Work to be completed
Pull out each line in the records below that contains the string "instances" and copy it. Case counts when matching.

Excerpted data

/---

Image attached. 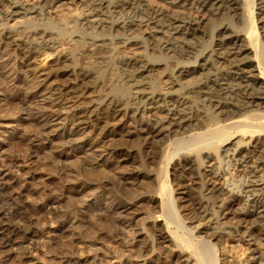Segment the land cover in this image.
Returning a JSON list of instances; mask_svg holds the SVG:
<instances>
[{
	"label": "bare ground",
	"instance_id": "1",
	"mask_svg": "<svg viewBox=\"0 0 264 264\" xmlns=\"http://www.w3.org/2000/svg\"><path fill=\"white\" fill-rule=\"evenodd\" d=\"M100 47L109 52L101 58L110 65L92 58L79 61ZM128 47L132 54H124ZM1 59L0 83H6L7 92L0 90V112L33 116L35 127L21 134L27 141L22 158L12 151L0 153V264H12L13 256L16 264H27L42 243L38 226L44 221L58 223L56 236L79 228L80 238L102 242L123 236L137 204L157 201L158 210H150L142 223L146 237L125 241L128 253L121 254V264H219L217 246L224 236L241 241L246 235L264 244V0H0ZM60 65L66 70L58 75L68 77L51 86L56 98L33 108L50 69ZM14 66L40 89L15 83ZM157 69L159 75L153 74ZM16 88L20 94L13 92ZM89 91L100 96L79 102ZM58 122L71 125L67 136L48 130ZM9 133L0 135V144ZM77 134L103 159L118 163L132 156L127 141L137 140L136 153L142 155L137 168L109 177L95 159L74 167L83 188H95L92 194L110 200L106 212L126 220L108 223L93 213L85 227L74 206L58 208L56 192L65 193L71 171L63 169L68 156L50 144L55 137L59 145L71 144ZM155 144L157 155L150 151ZM38 159L48 167L57 164L59 179L33 191L40 204L28 201L11 183L21 162ZM147 159L159 168L149 169ZM151 177L155 188L136 187L142 192L133 197L130 190L124 192V183H146ZM187 181L191 193L180 196L174 186ZM238 207L242 212L233 215L238 223L224 227L220 217ZM72 214L79 223L69 219ZM167 240L175 249L165 248ZM66 241L58 242L52 261H74L76 244ZM15 246L16 255H4ZM254 258L244 264H264V251ZM222 261L234 264L225 256Z\"/></svg>",
	"mask_w": 264,
	"mask_h": 264
},
{
	"label": "rangeland",
	"instance_id": "2",
	"mask_svg": "<svg viewBox=\"0 0 264 264\" xmlns=\"http://www.w3.org/2000/svg\"><path fill=\"white\" fill-rule=\"evenodd\" d=\"M57 10H58V8H57ZM133 51H134L133 48L131 49L130 47H128V48L124 49V54H132ZM95 52L96 53H94L92 55L93 57L91 56L89 58H85V59H82L79 61L84 64L85 60H91V58H92V60H94L95 62H98L101 64L104 63L103 65L106 64L107 66L110 65V63H109L110 60L103 62L104 59L101 58L105 54L107 55V53H109L108 51L106 52L105 48H101V47L97 48L95 50ZM95 57L96 58L100 57L101 59L100 58L96 59ZM4 58H6V57H4ZM105 60H107V58ZM0 62H2V59ZM111 63H112V59H111ZM10 66L12 67V64H10L9 67ZM16 66H14V68ZM63 68L64 67H61V65H60V66H55V67L50 69V76L47 78L45 85L41 88V91L38 93V95L34 99V101H32L30 104L33 108L35 107L34 104H36V103L49 105L48 103L50 101L54 100V98H56L57 94L53 93L52 91H49V90L51 89V86H53V85L57 86L59 83L62 82V80L64 81L67 79V77H68L67 75H63V76L58 75V70L59 71L66 70ZM15 73L17 75V79L15 80V83L19 84L20 86L25 85L24 88H27V89H32V90H39L40 89V87H41L40 85H38V86L33 85L35 82L34 80L26 78V74L20 66L16 67ZM159 73H160V69H157L153 72V74H155V75H159ZM109 78H110V74L107 73V75H105V80L106 79L108 80ZM2 82H3V84H2ZM2 82L0 83L1 84L0 88L2 87V89H0V90L1 91L4 90L3 92L6 93L7 92V89H5V88H7V86L5 87L6 83L4 81H2ZM20 91L21 90H19L17 88H16V90L15 89L13 90V92L15 94H20ZM89 92L85 93L84 97L82 96L79 99V102L80 101H88L90 99L97 98L98 94L100 93V92L98 93V91H95L93 93L90 92V94H89ZM86 94L87 95L89 94V95L87 96ZM99 96H100V94H99ZM32 103L34 106L32 105ZM66 103L69 104V103H71V101L68 100ZM62 111H64V108L62 109ZM11 113H12L11 111L0 112V116H1L0 117V121H1L0 122V135H4L5 132H11L8 134L6 140L0 144V151H1L0 153L2 155H5L7 152L9 153L12 151L11 153L16 152L15 154H18L17 156H20L19 152L22 151L21 149L23 147H25V145L27 143V141L25 140V138L21 134H23V131H26V133H31L33 131V129H34L33 127H35L34 123H33V116H28L27 114H24L22 112L15 113V114H11ZM60 120H62V119H60ZM59 122H61V121H59ZM59 122L57 123V125L54 126V129H52L53 126L50 125L48 127L49 128L48 130H51L50 132L53 135L54 134L59 135L56 137H60V136L65 137L68 135L67 133L70 130H72L71 125H69L65 122V124L62 126ZM13 131H15V132L12 133ZM56 137H55V140L50 144V148L53 151H58V152L63 153L64 155L68 156L66 161L64 160L62 162V164L64 163V168H63V165H62V168L64 170L71 171L70 173H71V177H72V178L70 177L71 179L69 178V181L66 180L67 183H65L66 181H64V184L67 188L65 190L64 194L61 195L58 192H56L57 196L61 197V201L59 202V204L61 203V205L58 204L59 205L58 208H60V210H70L74 206L75 209L76 210L78 209L80 212L79 217H80V219L82 218L80 220V221H82L81 226H85V227L90 225L89 223H92V220H88V219L93 217V213H97V215H96L97 217H99V218L101 217L104 220H107L108 223L114 222L117 220H121L122 217H120L118 214H114V216H112L113 214H111L110 212H106V209H107L106 207L108 206L110 200L107 199L104 194L102 196L94 195L92 193L95 190V188L94 189L91 187L83 188V186H81V184L78 182V180H80V178H78L79 176L76 175L77 173H76V171H74V169H76V168H74V167H78L90 159H95L92 161H94V162L97 161V163H99L100 168H106V171L108 172L107 175L109 177H112L113 175L120 173V171L121 172L125 171L126 168H129V169H133L134 167L137 168L141 164L140 160L142 159L141 158L142 155L140 156L136 153V150L138 149L137 140L135 138H132L130 141H127V143L129 142L127 147L130 148L131 150L134 149L132 151V156L128 160L118 163L116 160L108 161V160H105V158L103 159V157L100 156L99 149H97L95 147L93 148L92 145H89L88 143L83 142L84 141L83 140V138H84L83 134L82 135L77 134V135L73 136L75 141L72 140L71 144L68 143L67 145H64V146L59 145L60 144V142L58 141L59 139H57ZM70 137H72V136H70ZM79 138H81V139H79ZM0 139H2V138L0 137ZM1 146H3V147L1 148ZM151 147H149L143 153L149 151ZM158 148H159V145L155 144L152 148L155 151H153L151 149L150 150L151 154H152V152H153V154L154 153L156 154V152L158 153V151H157ZM92 157H94V158H92ZM20 158H22V156H20ZM41 159H38L36 161H31V162L29 161V163L27 161H24L23 163L21 162V165H18V168H17L20 174L16 173L17 170H15L16 172H14V174L12 173L13 179L11 180L13 187L19 191H22L25 195V198L28 201H30V202L34 201L35 203H38V204H40V200L36 199L38 197L36 194L33 193V191H35L37 189H41L45 183H51V184L53 183V185L59 183V179L56 178V170L57 169H56L55 165H57V164L49 165L50 167H48V165L45 166L41 163L43 161ZM213 161L214 160H212L210 162V164L215 163V161L214 162ZM60 164H61V162H60ZM145 164L148 166V168L152 167V170L154 169V171H156L159 168L158 167L159 163H156V162L154 163V161H150L148 159L145 161ZM58 165H59V163H58ZM124 165H125V167H123ZM171 167L172 166L169 167V177L170 178H172V176H173L172 172L174 171L173 168H171ZM152 178L153 177L146 179V181H148L146 183L145 182L141 183V181H142L141 179L135 180L136 182H134V183L136 185H134V183H128V184L124 183L123 185L125 187H127V188H125L123 186L124 190H126L124 192H127L130 190V192L133 193L131 197H133L135 193L140 194V192L145 191L147 188L153 189L156 187L157 184L154 183ZM21 180H22V182H21ZM103 180H104V182H106L105 179H103ZM150 183L152 185H150ZM184 183H185V185H181L182 187H180V186H178L177 188H176V186H174V187H175V189L180 191L179 192L180 196H184V195L186 196L187 195L189 197V195L191 193L188 189L189 182L187 181ZM132 187H133V189H131ZM134 188L139 189V190L143 189V190L142 191H138V190L136 191V189L134 190ZM56 193L54 192L53 194L56 195ZM127 200H130V199H127ZM73 201H75V202H73ZM77 201H78V203H77ZM71 204H73V205L71 206ZM140 204L139 205L137 204L138 206L136 205L135 208H133L134 210L128 214L129 216L130 215L132 216V219H131V221L129 220L130 222L124 223V227L126 226L125 227L126 230L123 232V236H120L121 238L120 237H114V238H110L107 240H101L102 242H100L99 240L91 241L89 236L86 237L85 239L80 238L79 234H77L80 230L79 228L78 229L77 228H70V229H68L69 231L64 233L61 237L56 236L54 229L56 228L58 223L57 222H51V221H48V222L44 221L41 224H39V226H38V228L41 231V239L43 240V241L41 240L42 243H40L41 244L39 246L40 248L32 256V258L30 257L28 259L27 257L25 258V256H24L22 259H24V261H26L28 259L26 262L27 264H63V263L57 262L58 258H56L55 261L51 260L53 258V253H55V250L59 244L58 242H65L66 240L67 241L73 240L74 245L76 244L74 247L75 248L74 250L76 252L74 254V261H72V263L69 262V263H65V264H121V262H120L121 254L123 252H125V254L128 253V246L127 245H126L127 247L125 246V241L128 239L134 238L135 243H138V242H140L139 240H143L146 237L147 231L142 229L143 228L142 223L144 222V218L146 217V215L148 213H150V210H151V212L154 209L158 210L160 203H159V201H157V203L154 204L153 206H149L146 203H143V204L140 203ZM155 206H157V207H155ZM67 208H69V209H67ZM104 210H105V213L103 214ZM241 210L242 209L240 207H238L235 210H233V211H236L237 213L236 212L233 213V211H232L231 214L227 218L224 219V218L220 217V219L222 221L225 220L227 222V223L225 222V224L223 226L228 228V227H232V225H235L236 223H238L235 220L236 218L233 217V215L239 214ZM101 213H102V216H100ZM43 214L46 216L48 215L46 213H43ZM110 217L112 219H110ZM69 219L71 221L75 222L76 224L79 223L78 221H76L78 219L74 215L73 216L70 215ZM109 220H111V221H109ZM122 220L124 221L126 219L122 218ZM149 220H151V219H149ZM128 223H130L131 225H128ZM203 225H205V224H201L199 227H203ZM81 229H83V227H81ZM133 230H134V235H131V232ZM129 234H130V236H129ZM172 243L173 242L170 240L165 241V243H164L165 248L167 250L168 249L169 250L175 249V247ZM15 247L16 248L14 250L12 249L10 252L4 253V255H8L10 253H12V255H14V254L16 255V253L19 252L18 251L19 249L17 248V246H15ZM217 248H218L217 253H218V257H219V264H223L222 260H223L224 256L226 257L227 260H229L230 262H232L234 264H239V263L244 264L248 258H249L248 260H250V262H253L252 260L255 259L254 256L255 257L259 256L260 253L264 251V244L261 245L260 243H256V242H254V240L250 239L246 235H244V239L241 241L240 240L238 241V238H233V237L229 238V236H224L222 243L218 244ZM103 250H105V251L107 250L108 253L105 254V252ZM155 254H156V252H152L151 256H155ZM163 257L164 256H162L161 259H163ZM11 260L13 262V263L11 262L12 264H16L18 261L17 257H14V256H13V258H11ZM132 260H134L133 262H136L138 259L132 257ZM252 264H257V263L254 262Z\"/></svg>",
	"mask_w": 264,
	"mask_h": 264
}]
</instances>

\---

Task output
Returning a JSON list of instances; mask_svg holds the SVG:
<instances>
</instances>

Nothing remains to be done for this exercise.